**Passage to read**.
----

Arch Neurol. 2002;59:296-300.

ABSTRACT
Background  Most patients with Friedreich ataxia (FA) have a GAA trinucleotide repeat expansion in intron 1 of the FA gene (FRDA) on both arms of chromosome 9. However, some patients are compound heterozygotes and harbor a GAA expansion on one allele and a point mutation on the other. Compound heterozygous patients with FA who have a GAA expansion and a G130V mutation have been reported to have an atypical phenotype with a slow disease progression, minimal or no ataxia, or gait spasticity.

Objective  To describe intrafamilial phenotypic variability in a GAA expansion/G130V mutation compound heterozygous family with FA.

Setting  Tertiary referral university hospital setting.

----

Records excerpted from a collection
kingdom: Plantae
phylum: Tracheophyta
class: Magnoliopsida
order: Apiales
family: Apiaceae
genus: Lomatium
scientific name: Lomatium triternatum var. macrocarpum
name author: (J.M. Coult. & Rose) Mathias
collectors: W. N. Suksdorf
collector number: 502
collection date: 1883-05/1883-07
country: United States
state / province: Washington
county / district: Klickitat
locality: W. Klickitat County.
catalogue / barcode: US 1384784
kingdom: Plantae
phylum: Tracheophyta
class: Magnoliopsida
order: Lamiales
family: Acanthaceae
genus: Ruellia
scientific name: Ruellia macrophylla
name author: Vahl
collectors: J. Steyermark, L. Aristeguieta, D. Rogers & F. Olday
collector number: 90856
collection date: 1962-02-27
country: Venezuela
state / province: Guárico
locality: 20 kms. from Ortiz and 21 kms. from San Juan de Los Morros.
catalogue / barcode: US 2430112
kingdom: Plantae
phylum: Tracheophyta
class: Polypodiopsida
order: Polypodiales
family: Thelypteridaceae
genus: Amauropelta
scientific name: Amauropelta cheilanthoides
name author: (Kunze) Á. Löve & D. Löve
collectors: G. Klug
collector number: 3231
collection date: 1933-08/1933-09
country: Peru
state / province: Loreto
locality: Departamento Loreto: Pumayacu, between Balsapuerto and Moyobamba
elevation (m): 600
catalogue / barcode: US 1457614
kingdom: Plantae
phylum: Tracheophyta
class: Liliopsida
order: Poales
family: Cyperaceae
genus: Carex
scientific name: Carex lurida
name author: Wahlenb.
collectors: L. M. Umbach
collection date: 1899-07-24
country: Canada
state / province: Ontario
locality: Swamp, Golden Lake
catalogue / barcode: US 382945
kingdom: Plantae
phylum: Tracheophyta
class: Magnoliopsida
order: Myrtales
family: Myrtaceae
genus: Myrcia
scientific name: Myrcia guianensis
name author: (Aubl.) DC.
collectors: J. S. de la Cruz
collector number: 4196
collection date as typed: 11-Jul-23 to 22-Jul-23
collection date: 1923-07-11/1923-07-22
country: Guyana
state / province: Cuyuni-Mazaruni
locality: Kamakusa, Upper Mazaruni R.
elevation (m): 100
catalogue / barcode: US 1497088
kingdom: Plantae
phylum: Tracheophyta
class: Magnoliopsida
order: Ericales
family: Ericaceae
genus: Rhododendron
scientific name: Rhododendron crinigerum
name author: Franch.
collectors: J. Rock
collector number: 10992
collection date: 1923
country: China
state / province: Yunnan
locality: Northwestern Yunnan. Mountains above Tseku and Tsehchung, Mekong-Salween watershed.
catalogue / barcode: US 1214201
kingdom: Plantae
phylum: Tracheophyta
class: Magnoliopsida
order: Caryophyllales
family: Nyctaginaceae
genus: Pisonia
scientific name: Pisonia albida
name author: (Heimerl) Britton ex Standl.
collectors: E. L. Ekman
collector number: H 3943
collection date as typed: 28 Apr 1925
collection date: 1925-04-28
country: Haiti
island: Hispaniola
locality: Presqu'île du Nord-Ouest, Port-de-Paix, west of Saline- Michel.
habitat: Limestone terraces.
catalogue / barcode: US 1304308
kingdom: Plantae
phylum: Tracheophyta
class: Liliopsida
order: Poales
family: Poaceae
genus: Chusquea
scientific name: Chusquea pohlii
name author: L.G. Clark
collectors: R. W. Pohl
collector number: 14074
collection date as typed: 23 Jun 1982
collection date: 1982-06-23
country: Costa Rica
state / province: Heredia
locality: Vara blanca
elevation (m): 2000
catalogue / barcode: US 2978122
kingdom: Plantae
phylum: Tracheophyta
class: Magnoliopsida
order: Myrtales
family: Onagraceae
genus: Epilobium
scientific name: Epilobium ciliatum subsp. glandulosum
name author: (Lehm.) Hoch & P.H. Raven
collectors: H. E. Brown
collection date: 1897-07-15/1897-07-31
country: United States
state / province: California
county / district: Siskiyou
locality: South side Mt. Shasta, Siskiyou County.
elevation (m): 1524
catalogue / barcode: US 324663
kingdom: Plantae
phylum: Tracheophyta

----

**Things to do**.
[A] List the features of the atypical phenotype that the Friedreich ataxia abstract says have been reported in compound heterozygous patients with a GAA expansion and a G130V mutation.
[B] According to the Friedreich ataxia abstract, on which chromosome do most patients have the GAA trinucleotide repeat expansion?
[C] Translate this sentence from the Friedreich ataxia abstract into Spanish: "However, some patients are compound heterozygotes and harbor a GAA expansion on one allele and a point mutation on the other."

**Answers to the problems**.
[A]
- A slow disease progression
- Minimal or no ataxia
- Gait spasticity

[B] Chromosome 9, on both arms.

[C] Sin embargo, algunos pacientes son heterocigotos compuestos y portan una expansión GAA en un alelo y una mutación puntual en el otro.